Before becoming a mother, I thrived on momentum. My days were full, my calendar was color-coded, and my career had its own steady rhythm. I knew how to create, to build, to push forward. I loved the rush of it — the constant hum of progress.


Then my daughter came, and that hum went quiet.


At first, I thought I could simply weave my work around motherhood. Nap times would be my productivity sprints, evenings my creative hours. But the reality was slower and heavier than I expected. Projects sat untouched. Deadlines slipped by. I’d sit at my laptop and feel my mind drift to the sound of baby breaths in the next room.

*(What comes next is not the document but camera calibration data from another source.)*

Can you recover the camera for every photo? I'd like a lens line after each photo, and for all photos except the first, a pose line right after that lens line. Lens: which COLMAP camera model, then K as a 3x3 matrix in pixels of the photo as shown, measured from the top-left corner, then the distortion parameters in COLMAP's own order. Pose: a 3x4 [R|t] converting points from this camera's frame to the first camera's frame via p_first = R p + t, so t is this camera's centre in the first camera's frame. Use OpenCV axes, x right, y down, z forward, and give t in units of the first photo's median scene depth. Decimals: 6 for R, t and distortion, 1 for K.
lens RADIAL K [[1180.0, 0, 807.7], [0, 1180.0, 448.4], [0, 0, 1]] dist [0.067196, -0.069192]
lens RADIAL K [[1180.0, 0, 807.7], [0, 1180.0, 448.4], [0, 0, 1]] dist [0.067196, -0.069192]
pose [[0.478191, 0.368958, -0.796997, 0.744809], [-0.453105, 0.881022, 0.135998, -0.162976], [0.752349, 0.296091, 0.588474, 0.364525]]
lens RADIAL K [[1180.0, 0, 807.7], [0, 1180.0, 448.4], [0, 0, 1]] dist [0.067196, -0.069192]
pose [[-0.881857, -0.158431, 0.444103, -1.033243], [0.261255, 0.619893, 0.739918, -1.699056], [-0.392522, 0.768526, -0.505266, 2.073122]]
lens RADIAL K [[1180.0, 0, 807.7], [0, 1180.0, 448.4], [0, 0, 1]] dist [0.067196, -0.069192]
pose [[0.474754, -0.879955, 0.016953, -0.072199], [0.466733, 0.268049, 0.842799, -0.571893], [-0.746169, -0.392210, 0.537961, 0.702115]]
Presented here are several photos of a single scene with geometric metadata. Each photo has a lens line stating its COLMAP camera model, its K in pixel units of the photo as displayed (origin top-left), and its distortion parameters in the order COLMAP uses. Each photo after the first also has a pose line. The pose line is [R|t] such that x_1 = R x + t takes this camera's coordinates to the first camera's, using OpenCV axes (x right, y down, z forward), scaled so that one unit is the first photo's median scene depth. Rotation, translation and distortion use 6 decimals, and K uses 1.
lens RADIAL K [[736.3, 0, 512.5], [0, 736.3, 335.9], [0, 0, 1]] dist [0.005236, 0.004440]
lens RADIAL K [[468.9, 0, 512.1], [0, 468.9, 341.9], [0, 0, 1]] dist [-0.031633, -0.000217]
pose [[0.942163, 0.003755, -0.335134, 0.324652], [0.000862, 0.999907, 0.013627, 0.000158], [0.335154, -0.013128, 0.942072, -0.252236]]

Motherhood was — and is — an all-consuming shift. I’m still getting back to who I was and am, and learning to accept the new version of that person and what my career will look like now. There are unfinished projects and unfulfilled task lists, and it will all be… eventually. But building stamina in this new version of myself has been the hardest work I’ve ever done — second only to doing my best to be a present mom.


The loss of momentum felt like a loss of myself. I grieved that pace, the quick results, the version of me who could take on ten things at once. And yet, as the days stretched and slowed, I began to notice something else — a different kind of pace pulling me in.


Motherhood was teaching me a patience I didn’t know I needed. It was asking me to be present in a way my work never had. It was forcing me to measure success differently — in giggles, in small milestones, in quiet moments no one else would ever see.


It wasn’t easy to let go of the old rhythm. There were days I fought against it, tried to force the productivity back into place. But eventually, I learned that there are seasons for sprinting and seasons for walking — and both matter.


Dear Mama grew in that slower season. It was a reminder that even when the momentum stops, you are still moving forward. Sometimes the pause is what makes the next chapter possible.


If you’re in a pause right now, know this: it’s not the end. Your pace will return. And when it does, it will carry the wisdom of this slower time.